* Begin Provided data *

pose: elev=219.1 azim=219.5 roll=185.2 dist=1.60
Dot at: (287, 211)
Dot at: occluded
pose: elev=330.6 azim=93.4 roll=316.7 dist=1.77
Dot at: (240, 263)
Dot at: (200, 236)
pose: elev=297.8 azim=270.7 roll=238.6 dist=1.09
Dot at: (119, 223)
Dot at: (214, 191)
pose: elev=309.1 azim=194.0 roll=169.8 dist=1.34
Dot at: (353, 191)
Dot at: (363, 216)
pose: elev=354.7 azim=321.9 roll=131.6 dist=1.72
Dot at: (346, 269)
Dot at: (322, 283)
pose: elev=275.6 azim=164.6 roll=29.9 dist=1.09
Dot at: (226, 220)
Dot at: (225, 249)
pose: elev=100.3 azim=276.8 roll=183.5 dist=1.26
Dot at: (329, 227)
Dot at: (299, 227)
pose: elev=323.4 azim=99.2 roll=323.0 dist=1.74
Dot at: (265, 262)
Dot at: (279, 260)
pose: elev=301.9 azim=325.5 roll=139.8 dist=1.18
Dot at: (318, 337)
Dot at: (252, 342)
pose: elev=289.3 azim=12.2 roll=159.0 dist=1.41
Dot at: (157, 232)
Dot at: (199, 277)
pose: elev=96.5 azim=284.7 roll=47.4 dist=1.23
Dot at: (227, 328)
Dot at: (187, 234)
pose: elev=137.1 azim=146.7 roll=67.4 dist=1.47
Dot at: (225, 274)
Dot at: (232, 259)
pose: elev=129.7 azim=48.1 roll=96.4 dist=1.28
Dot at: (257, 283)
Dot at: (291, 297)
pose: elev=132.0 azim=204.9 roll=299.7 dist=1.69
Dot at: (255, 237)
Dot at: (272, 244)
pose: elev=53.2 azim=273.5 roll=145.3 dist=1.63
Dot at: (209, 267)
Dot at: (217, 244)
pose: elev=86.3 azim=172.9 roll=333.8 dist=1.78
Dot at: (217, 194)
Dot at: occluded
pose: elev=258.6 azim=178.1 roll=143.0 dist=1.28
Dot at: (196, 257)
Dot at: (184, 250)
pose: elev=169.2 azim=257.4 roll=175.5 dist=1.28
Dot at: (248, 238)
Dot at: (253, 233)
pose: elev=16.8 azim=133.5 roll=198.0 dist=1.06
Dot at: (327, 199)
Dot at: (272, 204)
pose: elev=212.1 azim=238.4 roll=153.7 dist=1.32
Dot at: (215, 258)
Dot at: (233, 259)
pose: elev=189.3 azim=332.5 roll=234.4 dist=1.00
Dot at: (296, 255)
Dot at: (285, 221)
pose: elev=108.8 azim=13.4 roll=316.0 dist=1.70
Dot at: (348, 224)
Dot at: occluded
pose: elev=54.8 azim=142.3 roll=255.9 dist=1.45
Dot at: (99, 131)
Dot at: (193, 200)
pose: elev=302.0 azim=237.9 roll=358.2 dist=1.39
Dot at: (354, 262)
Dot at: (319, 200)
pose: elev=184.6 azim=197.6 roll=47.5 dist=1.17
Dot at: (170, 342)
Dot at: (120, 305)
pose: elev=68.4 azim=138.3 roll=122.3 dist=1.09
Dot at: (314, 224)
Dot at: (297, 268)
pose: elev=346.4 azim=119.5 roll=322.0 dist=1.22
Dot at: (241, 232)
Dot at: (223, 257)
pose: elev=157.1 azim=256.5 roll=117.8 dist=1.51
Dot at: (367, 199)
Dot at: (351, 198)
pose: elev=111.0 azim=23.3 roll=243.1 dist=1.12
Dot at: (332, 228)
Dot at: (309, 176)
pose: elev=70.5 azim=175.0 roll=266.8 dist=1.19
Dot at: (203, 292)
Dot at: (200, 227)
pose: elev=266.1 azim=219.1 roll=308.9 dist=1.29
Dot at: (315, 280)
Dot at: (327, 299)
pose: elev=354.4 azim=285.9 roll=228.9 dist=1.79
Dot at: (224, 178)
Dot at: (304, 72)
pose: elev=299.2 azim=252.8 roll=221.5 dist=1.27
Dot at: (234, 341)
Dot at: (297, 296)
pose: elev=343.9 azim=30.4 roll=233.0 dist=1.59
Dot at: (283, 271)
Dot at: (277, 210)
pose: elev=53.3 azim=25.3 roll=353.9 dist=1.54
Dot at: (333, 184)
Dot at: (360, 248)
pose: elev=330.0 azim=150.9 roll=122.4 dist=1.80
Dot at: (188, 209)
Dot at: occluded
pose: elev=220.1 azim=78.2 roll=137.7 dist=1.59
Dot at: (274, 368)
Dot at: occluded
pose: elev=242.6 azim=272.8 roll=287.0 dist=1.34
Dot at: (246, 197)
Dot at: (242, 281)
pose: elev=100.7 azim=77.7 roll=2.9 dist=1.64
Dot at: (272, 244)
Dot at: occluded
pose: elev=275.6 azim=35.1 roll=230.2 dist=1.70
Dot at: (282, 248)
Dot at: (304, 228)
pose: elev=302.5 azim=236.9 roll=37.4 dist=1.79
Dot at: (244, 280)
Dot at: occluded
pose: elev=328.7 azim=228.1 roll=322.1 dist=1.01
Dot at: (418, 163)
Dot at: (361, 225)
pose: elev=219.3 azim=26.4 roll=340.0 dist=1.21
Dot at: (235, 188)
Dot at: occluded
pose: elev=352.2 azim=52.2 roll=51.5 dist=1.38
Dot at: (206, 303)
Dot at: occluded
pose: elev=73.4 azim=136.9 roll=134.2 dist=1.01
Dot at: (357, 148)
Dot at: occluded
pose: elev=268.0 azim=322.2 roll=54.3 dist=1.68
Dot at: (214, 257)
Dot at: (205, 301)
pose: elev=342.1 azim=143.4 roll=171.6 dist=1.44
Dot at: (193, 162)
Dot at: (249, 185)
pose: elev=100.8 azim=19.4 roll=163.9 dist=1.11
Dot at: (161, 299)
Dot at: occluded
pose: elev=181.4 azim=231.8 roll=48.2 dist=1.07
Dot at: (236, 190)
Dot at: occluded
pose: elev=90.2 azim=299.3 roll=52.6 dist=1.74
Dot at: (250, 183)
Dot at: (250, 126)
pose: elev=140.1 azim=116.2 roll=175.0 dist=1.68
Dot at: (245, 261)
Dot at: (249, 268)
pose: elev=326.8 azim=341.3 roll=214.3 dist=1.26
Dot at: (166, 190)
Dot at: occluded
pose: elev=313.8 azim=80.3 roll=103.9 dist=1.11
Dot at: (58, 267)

* End Provided data *

Description of the task:
Update the listing above by replacing every "elev" with "elevation", leaving everything else unchanged.

Solution for this task:
pose: elevation=219.1 azim=219.5 roll=185.2 dist=1.60
Dot at: (287, 211)
Dot at: occluded
pose: elevation=330.6 azim=93.4 roll=316.7 dist=1.77
Dot at: (240, 263)
Dot at: (200, 236)
pose: elevation=297.8 azim=270.7 roll=238.6 dist=1.09
Dot at: (119, 223)
Dot at: (214, 191)
pose: elevation=309.1 azim=194.0 roll=169.8 dist=1.34
Dot at: (353, 191)
Dot at: (363, 216)
pose: elevation=354.7 azim=321.9 roll=131.6 dist=1.72
Dot at: (346, 269)
Dot at: (322, 283)
pose: elevation=275.6 azim=164.6 roll=29.9 dist=1.09
Dot at: (226, 220)
Dot at: (225, 249)
pose: elevation=100.3 azim=276.8 roll=183.5 dist=1.26
Dot at: (329, 227)
Dot at: (299, 227)
pose: elevation=323.4 azim=99.2 roll=323.0 dist=1.74
Dot at: (265, 262)
Dot at: (279, 260)
pose: elevation=301.9 azim=325.5 roll=139.8 dist=1.18
Dot at: (318, 337)
Dot at: (252, 342)
pose: elevation=289.3 azim=12.2 roll=159.0 dist=1.41
Dot at: (157, 232)
Dot at: (199, 277)
pose: elevation=96.5 azim=284.7 roll=47.4 dist=1.23
Dot at: (227, 328)
Dot at: (187, 234)
pose: elevation=137.1 azim=146.7 roll=67.4 dist=1.47
Dot at: (225, 274)
Dot at: (232, 259)
pose: elevation=129.7 azim=48.1 roll=96.4 dist=1.28
Dot at: (257, 283)
Dot at: (291, 297)
pose: elevation=132.0 azim=204.9 roll=299.7 dist=1.69
Dot at: (255, 237)
Dot at: (272, 244)
pose: elevation=53.2 azim=273.5 roll=145.3 dist=1.63
Dot at: (209, 267)
Dot at: (217, 244)
pose: elevation=86.3 azim=172.9 roll=333.8 dist=1.78
Dot at: (217, 194)
Dot at: occluded
pose: elevation=258.6 azim=178.1 roll=143.0 dist=1.28
Dot at: (196, 257)
Dot at: (184, 250)
pose: elevation=169.2 azim=257.4 roll=175.5 dist=1.28
Dot at: (248, 238)
Dot at: (253, 233)
pose: elevation=16.8 azim=133.5 roll=198.0 dist=1.06
Dot at: (327, 199)
Dot at: (272, 204)
pose: elevation=212.1 azim=238.4 roll=153.7 dist=1.32
Dot at: (215, 258)
Dot at: (233, 259)
pose: elevation=189.3 azim=332.5 roll=234.4 dist=1.00
Dot at: (296, 255)
Dot at: (285, 221)
pose: elevation=108.8 azim=13.4 roll=316.0 dist=1.70
Dot at: (348, 224)
Dot at: occluded
pose: elevation=54.8 azim=142.3 roll=255.9 dist=1.45
Dot at: (99, 131)
Dot at: (193, 200)
pose: elevation=302.0 azim=237.9 roll=358.2 dist=1.39
Dot at: (354, 262)
Dot at: (319, 200)
pose: elevation=184.6 azim=197.6 roll=47.5 dist=1.17
Dot at: (170, 342)
Dot at: (120, 305)
pose: elevation=68.4 azim=138.3 roll=122.3 dist=1.09
Dot at: (314, 224)
Dot at: (297, 268)
pose: elevation=346.4 azim=119.5 roll=322.0 dist=1.22
Dot at: (241, 232)
Dot at: (223, 257)
pose: elevation=157.1 azim=256.5 roll=117.8 dist=1.51
Dot at: (367, 199)
Dot at: (351, 198)
pose: elevation=111.0 azim=23.3 roll=243.1 dist=1.12
Dot at: (332, 228)
Dot at: (309, 176)
pose: elevation=70.5 azim=175.0 roll=266.8 dist=1.19
Dot at: (203, 292)
Dot at: (200, 227)
pose: elevation=266.1 azim=219.1 roll=308.9 dist=1.29
Dot at: (315, 280)
Dot at: (327, 299)
pose: elevation=354.4 azim=285.9 roll=228.9 dist=1.79
Dot at: (224, 178)
Dot at: (304, 72)
pose: elevation=299.2 azim=252.8 roll=221.5 dist=1.27
Dot at: (234, 341)
Dot at: (297, 296)
pose: elevation=343.9 azim=30.4 roll=233.0 dist=1.59
Dot at: (283, 271)
Dot at: (277, 210)
pose: elevation=53.3 azim=25.3 roll=353.9 dist=1.54
Dot at: (333, 184)
Dot at: (360, 248)
pose: elevation=330.0 azim=150.9 roll=122.4 dist=1.80
Dot at: (188, 209)
Dot at: occluded
pose: elevation=220.1 azim=78.2 roll=137.7 dist=1.59
Dot at: (274, 368)
Dot at: occluded
pose: elevation=242.6 azim=272.8 roll=287.0 dist=1.34
Dot at: (246, 197)
Dot at: (242, 281)
pose: elevation=100.7 azim=77.7 roll=2.9 dist=1.64
Dot at: (272, 244)
Dot at: occluded
pose: elevation=275.6 azim=35.1 roll=230.2 dist=1.70
Dot at: (282, 248)
Dot at: (304, 228)
pose: elevation=302.5 azim=236.9 roll=37.4 dist=1.79
Dot at: (244, 280)
Dot at: occluded
pose: elevation=328.7 azim=228.1 roll=322.1 dist=1.01
Dot at: (418, 163)
Dot at: (361, 225)
pose: elevation=219.3 azim=26.4 roll=340.0 dist=1.21
Dot at: (235, 188)
Dot at: occluded
pose: elevation=352.2 azim=52.2 roll=51.5 dist=1.38
Dot at: (206, 303)
Dot at: occluded
pose: elevation=73.4 azim=136.9 roll=134.2 dist=1.01
Dot at: (357, 148)
Dot at: occluded
pose: elevation=268.0 azim=322.2 roll=54.3 dist=1.68
Dot at: (214, 257)
Dot at: (205, 301)
pose: elevation=342.1 azim=143.4 roll=171.6 dist=1.44
Dot at: (193, 162)
Dot at: (249, 185)
pose: elevation=100.8 azim=19.4 roll=163.9 dist=1.11
Dot at: (161, 299)
Dot at: occluded
pose: elevation=181.4 azim=231.8 roll=48.2 dist=1.07
Dot at: (236, 190)
Dot at: occluded
pose: elevation=90.2 azim=299.3 roll=52.6 dist=1.74
Dot at: (250, 183)
Dot at: (250, 126)
pose: elevation=140.1 azim=116.2 roll=175.0 dist=1.68
Dot at: (245, 261)
Dot at: (249, 268)
pose: elevation=326.8 azim=341.3 roll=214.3 dist=1.26
Dot at: (166, 190)
Dot at: occluded
pose: elevation=313.8 azim=80.3 roll=103.9 dist=1.11
Dot at: (58, 267)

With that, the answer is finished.